== TASK INSTRUCTIONS ==
Give every line back verbatim, dropping all images.
++++++++++
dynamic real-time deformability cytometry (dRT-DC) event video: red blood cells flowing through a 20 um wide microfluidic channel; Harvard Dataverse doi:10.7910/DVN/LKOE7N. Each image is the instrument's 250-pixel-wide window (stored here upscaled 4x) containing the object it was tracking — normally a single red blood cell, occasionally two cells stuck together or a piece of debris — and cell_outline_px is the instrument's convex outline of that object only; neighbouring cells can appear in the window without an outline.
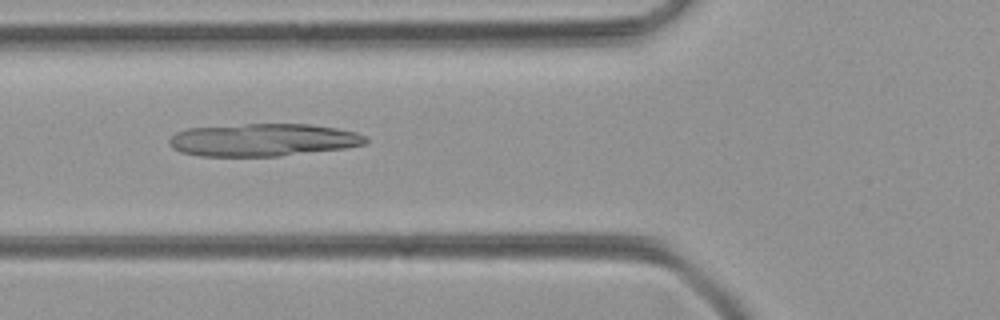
{"species": "common noctule bat (a hibernating species)", "species_latin": "Nyctalus noctula", "temperature_condition": "room temperature", "stored_images_in_passage": 36, "camera_frame_rate_fps": 3000, "um_per_image_px": 0.085, "animal": {"sex": "female", "body_mass_g": 21.9}, "frame": {"image": 1, "passage_image": 8, "time_ms": 2.333, "image_size_px": [1000, 320], "cell_outline_px": [[368, 140], [364, 144], [344, 148], [280, 156], [200, 156], [180, 152], [172, 148], [168, 144], [168, 140], [176, 132], [188, 128], [244, 124], [312, 124], [336, 128], [356, 132], [364, 136]], "centroid_in_image_um": [22.32, 11.89], "position_along_channel_um": 103.5, "area_um2": 37.4}}
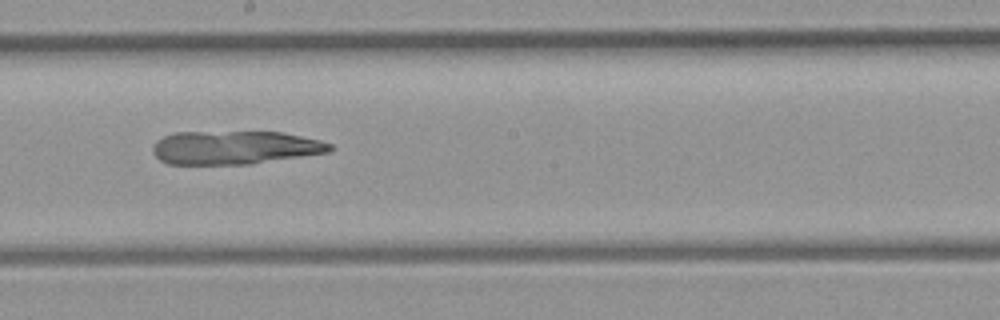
{"frame": {"image": 2, "passage_image": 17, "time_ms": 5.333, "image_size_px": [1000, 320], "cell_outline_px": [[332, 148], [328, 152], [252, 164], [168, 164], [160, 160], [152, 152], [152, 148], [156, 140], [172, 132], [280, 132], [320, 140], [332, 144]], "centroid_in_image_um": [19.91, 12.54], "position_along_channel_um": 228.3, "area_um2": 34.51}}
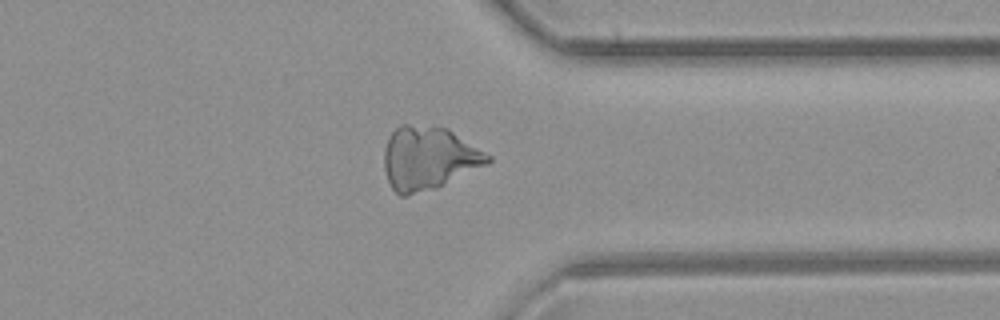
{"frame": {"image": 3, "passage_image": 28, "time_ms": 9.0, "image_size_px": [1000, 320], "cell_outline_px": [[492, 160], [488, 164], [436, 188], [408, 196], [400, 196], [392, 188], [388, 180], [384, 168], [384, 148], [388, 136], [400, 124], [408, 124], [448, 128], [492, 156]], "centroid_in_image_um": [36.42, 13.44], "position_along_channel_um": 375.0, "area_um2": 38.32}}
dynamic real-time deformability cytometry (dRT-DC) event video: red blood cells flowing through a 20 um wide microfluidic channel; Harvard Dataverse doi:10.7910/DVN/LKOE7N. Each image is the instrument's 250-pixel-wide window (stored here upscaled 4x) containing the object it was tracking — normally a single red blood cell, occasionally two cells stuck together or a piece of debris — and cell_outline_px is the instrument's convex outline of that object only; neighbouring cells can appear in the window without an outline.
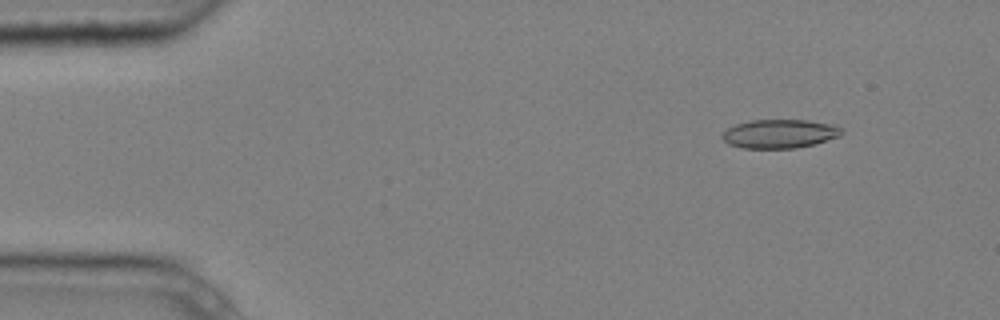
{"species": "common noctule bat (a hibernating species)", "species_latin": "Nyctalus noctula", "temperature_condition": "cold", "stored_images_in_passage": 4, "camera_frame_rate_fps": 3000, "um_per_image_px": 0.085, "animal": {"sex": "male", "body_mass_g": 20.4}, "frame": {"image": 1, "passage_image": 1, "time_ms": 0.0, "image_size_px": [1000, 320], "cell_outline_px": [[844, 132], [840, 136], [812, 144], [796, 148], [744, 148], [728, 144], [720, 136], [728, 128], [736, 124], [748, 120], [808, 120], [836, 124], [844, 128]], "centroid_in_image_um": [66.3, 11.35], "position_along_channel_um": 18.7, "area_um2": 20.17}}
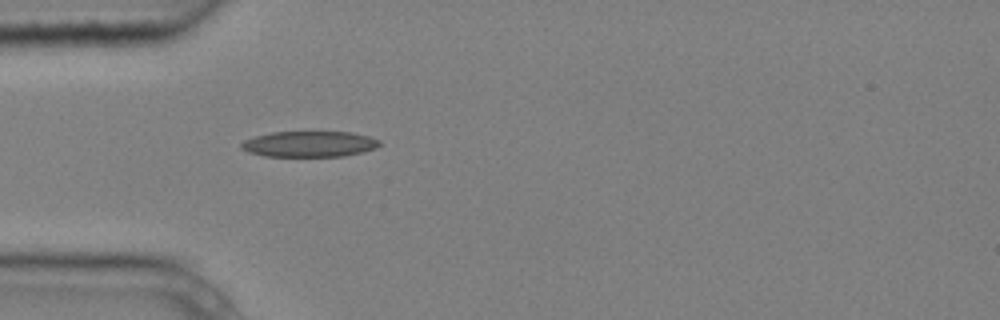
++++++++++
== OUTPUT FOR THIS TASK ==
dynamic real-time deformability cytometry (dRT-DC) event video: red blood cells flowing through a 20 um wide microfluidic channel; Harvard Dataverse doi:10.7910/DVN/LKOE7N. Each image is the instrument's 250-pixel-wide window (stored here upscaled 4x) containing the object it was tracking — normally a single red blood cell, occasionally two cells stuck together or a piece of debris — and cell_outline_px is the instrument's convex outline of that object only; neighbouring cells can appear in the window without an outline.
{"species": "common noctule bat (a hibernating species)", "species_latin": "Nyctalus noctula", "temperature_condition": "room temperature", "stored_images_in_passage": 36, "camera_frame_rate_fps": 3000, "um_per_image_px": 0.085, "animal": {"sex": "female", "body_mass_g": 21.9}, "frame": {"image": 1, "passage_image": 8, "time_ms": 2.333, "image_size_px": [1000, 320], "cell_outline_px": [[368, 140], [364, 144], [344, 148], [280, 156], [200, 156], [180, 152], [172, 148], [168, 144], [168, 140], [176, 132], [188, 128], [244, 124], [312, 124], [336, 128], [356, 132], [364, 136]], "centroid_in_image_um": [22.32, 11.89], "position_along_channel_um": 103.5, "area_um2": 37.4}}
{"frame": {"image": 2, "passage_image": 17, "time_ms": 5.333, "image_size_px": [1000, 320], "cell_outline_px": [[332, 148], [328, 152], [252, 164], [168, 164], [160, 160], [152, 152], [152, 148], [156, 140], [172, 132], [280, 132], [320, 140], [332, 144]], "centroid_in_image_um": [19.91, 12.54], "position_along_channel_um": 228.3, "area_um2": 34.51}}
{"frame": {"image": 3, "passage_image": 28, "time_ms": 9.0, "image_size_px": [1000, 320], "cell_outline_px": [[492, 160], [488, 164], [436, 188], [408, 196], [400, 196], [392, 188], [388, 180], [384, 168], [384, 148], [388, 136], [400, 124], [408, 124], [448, 128], [492, 156]], "centroid_in_image_um": [36.42, 13.44], "position_along_channel_um": 375.0, "area_um2": 38.32}}
dynamic real-time deformability cytometry (dRT-DC) event video: red blood cells flowing through a 20 um wide microfluidic channel; Harvard Dataverse doi:10.7910/DVN/LKOE7N. Each image is the instrument's 250-pixel-wide window (stored here upscaled 4x) containing the object it was tracking — normally a single red blood cell, occasionally two cells stuck together or a piece of debris — and cell_outline_px is the instrument's convex outline of that object only; neighbouring cells can appear in the window without an outline.
{"species": "common noctule bat (a hibernating species)", "species_latin": "Nyctalus noctula", "temperature_condition": "cold", "stored_images_in_passage": 4, "camera_frame_rate_fps": 3000, "um_per_image_px": 0.085, "animal": {"sex": "male", "body_mass_g": 20.4}, "frame": {"image": 1, "passage_image": 1, "time_ms": 0.0, "image_size_px": [1000, 320], "cell_outline_px": [[844, 132], [840, 136], [812, 144], [796, 148], [744, 148], [728, 144], [720, 136], [728, 128], [736, 124], [748, 120], [808, 120], [836, 124], [844, 128]], "centroid_in_image_um": [66.3, 11.35], "position_along_channel_um": 18.7, "area_um2": 20.17}}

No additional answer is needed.